In preparing an adverse possession claim, stating the disputed property in general terms is usually sufficient. Include enough information to put the opposing party on notice about your claim, but providing a metes and bounds property description is unnecessary. However, most courts will probably want a more specific description of the disputed property as part of the final court order or judgment, in the form of a survey or plot plan. A survey or plot plan should be part of the discussion with your client about the costs of one of these cases, and should be ordered promptly. Pay attention to whether a survey or plot plan had previously been prepared for the property. If one had been, it can be cost-effective to engage the same surveyor, who will not need to “recreate the wheel” in preparing a survey or plot plan for the disputed property.

3. Get Creative in Researching the Chain of Title for the Disputed Property

Adverse possession often requires the tacking of one’s claim, by showing that prior persons used the disputed property years before, for the purpose of the required time period (anywhere from 10 to 21 years, depending on your state). Finding these prior owners can be a challenge.

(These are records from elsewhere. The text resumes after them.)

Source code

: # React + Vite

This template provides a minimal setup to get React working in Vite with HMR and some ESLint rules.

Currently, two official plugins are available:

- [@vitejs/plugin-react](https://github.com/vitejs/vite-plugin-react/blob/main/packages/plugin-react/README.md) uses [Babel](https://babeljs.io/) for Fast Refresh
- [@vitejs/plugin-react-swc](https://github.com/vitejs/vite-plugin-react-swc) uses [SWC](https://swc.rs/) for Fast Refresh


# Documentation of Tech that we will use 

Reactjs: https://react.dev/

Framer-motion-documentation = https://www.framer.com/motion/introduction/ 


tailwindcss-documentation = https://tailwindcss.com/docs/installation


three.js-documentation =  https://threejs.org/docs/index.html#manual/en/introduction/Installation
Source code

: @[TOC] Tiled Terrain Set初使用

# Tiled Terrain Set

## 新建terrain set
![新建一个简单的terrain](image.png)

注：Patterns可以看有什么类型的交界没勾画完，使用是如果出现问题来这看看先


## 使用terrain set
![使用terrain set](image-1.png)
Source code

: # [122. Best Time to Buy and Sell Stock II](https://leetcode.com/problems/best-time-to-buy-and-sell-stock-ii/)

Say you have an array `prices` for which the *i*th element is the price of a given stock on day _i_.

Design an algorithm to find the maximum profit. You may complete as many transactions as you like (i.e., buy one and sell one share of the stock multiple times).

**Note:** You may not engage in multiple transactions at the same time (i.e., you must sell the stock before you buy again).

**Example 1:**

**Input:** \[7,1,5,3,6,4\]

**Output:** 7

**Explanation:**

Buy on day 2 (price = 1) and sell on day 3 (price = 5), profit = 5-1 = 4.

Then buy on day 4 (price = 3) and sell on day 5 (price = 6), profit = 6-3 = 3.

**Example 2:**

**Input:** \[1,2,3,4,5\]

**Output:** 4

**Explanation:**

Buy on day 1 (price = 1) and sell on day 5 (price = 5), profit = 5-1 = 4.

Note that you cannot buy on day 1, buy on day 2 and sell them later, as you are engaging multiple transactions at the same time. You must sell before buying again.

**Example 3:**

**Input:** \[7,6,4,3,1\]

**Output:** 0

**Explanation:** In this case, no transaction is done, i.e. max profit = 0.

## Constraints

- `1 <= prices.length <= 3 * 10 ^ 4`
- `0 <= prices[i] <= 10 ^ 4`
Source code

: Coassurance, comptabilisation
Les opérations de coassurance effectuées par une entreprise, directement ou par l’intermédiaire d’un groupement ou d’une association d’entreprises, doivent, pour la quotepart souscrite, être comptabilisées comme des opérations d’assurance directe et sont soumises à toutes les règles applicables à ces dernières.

Land records, social media and online search services are helpful resources in tracking down these persons. Not surprisingly, some of these persons may no longer live in the area, and may not be easily accessible for a trial. If so, consider seeking leave to take their trial testimony by deposition.

4. Bench Trial or Jury?

Depending on your jurisdiction, a jury trial may be an option for an adverse possession claim. If so, weigh the pros and cons of both a jury and bench trial. I have found that many non-lawyers (and even lawyers in different practice areas) do not grasp the concept of an adverse possession claim, and may be reluctant to award ownership of property to a so-called “trespasser.” If your state has a specific court that specializes in real estate (such as Massachusetts’s Land Court), consider the benefits that these specialty courts may provide for these types of disputes.